As I’ve come to see it, it is a question that perhaps doesn’t have one big answer but 100 small ones. The savory smell of mansaf, the vibrant red on the thobe my grandma always wore, the ardent passion for olive oil, the one-two step of the dabke we dance at weddings, the lullaby my mom sings to soothe my son to sleep. And the pain—of burying children year after year, decade after decade, and of struggling to keep this identity alive.

With each new child found in the wreckage of a school, a home, a hospital, a refugee camp, I feel compelled to know them not just as numbers but as people with names. Names their parents scribbled on their bodies for fear they would not be identified otherwise.
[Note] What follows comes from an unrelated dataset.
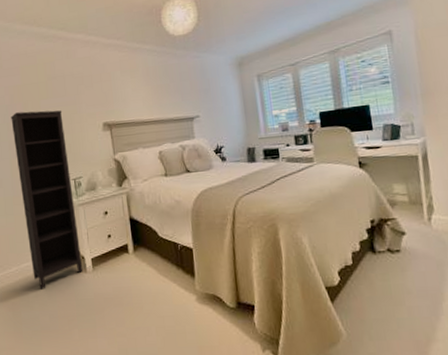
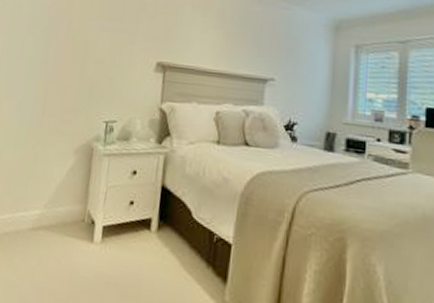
bookcase: present [11,110,83,290] -> none [27,28,113,252]

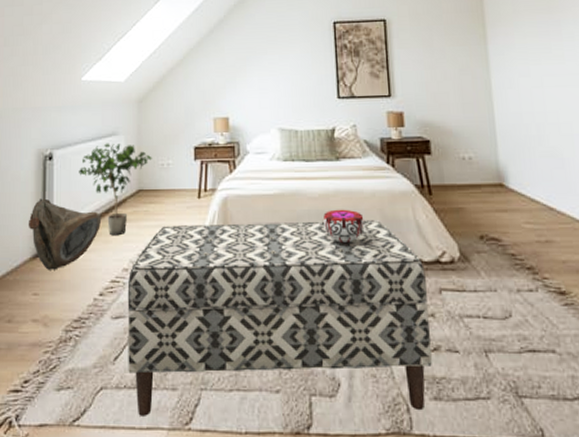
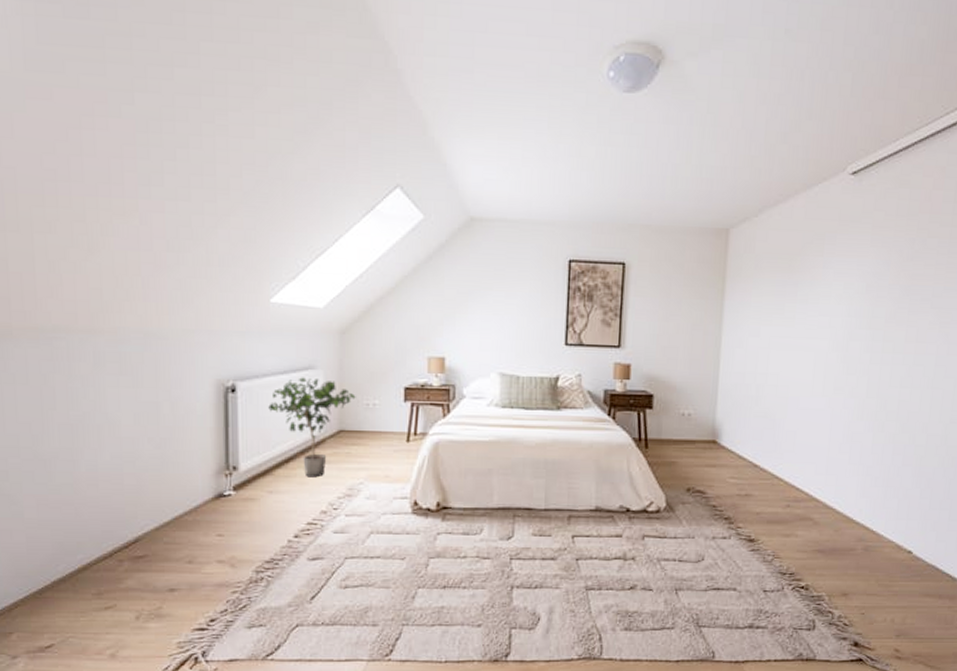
bag: present [28,198,101,270] -> none [207,434,295,511]
bench: present [127,220,432,416] -> none [326,469,632,650]
decorative bowl: present [323,209,364,243] -> none [538,458,579,491]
Hamza. Jude. Lana. Youssef. Ali. Rayan. Names like my sister’s, cousins’, nieces’, and nephews’. Names I considered for my own son.

There are no children in Gaza. Only terrorists and human shields, we’re told. However you look at it, the children of Gaza are trapped—in a world built long before they arrived and convulsed by forces out of their control—and robbed of their fundamental humanity.

Like parents everywhere, I hear my baby son’s cry, and I go to him. Pick him up and comfort him. It’s only human.

If we grow numb to the cries of all of Gaza’s children, don’t we risk losing our own humanity as well?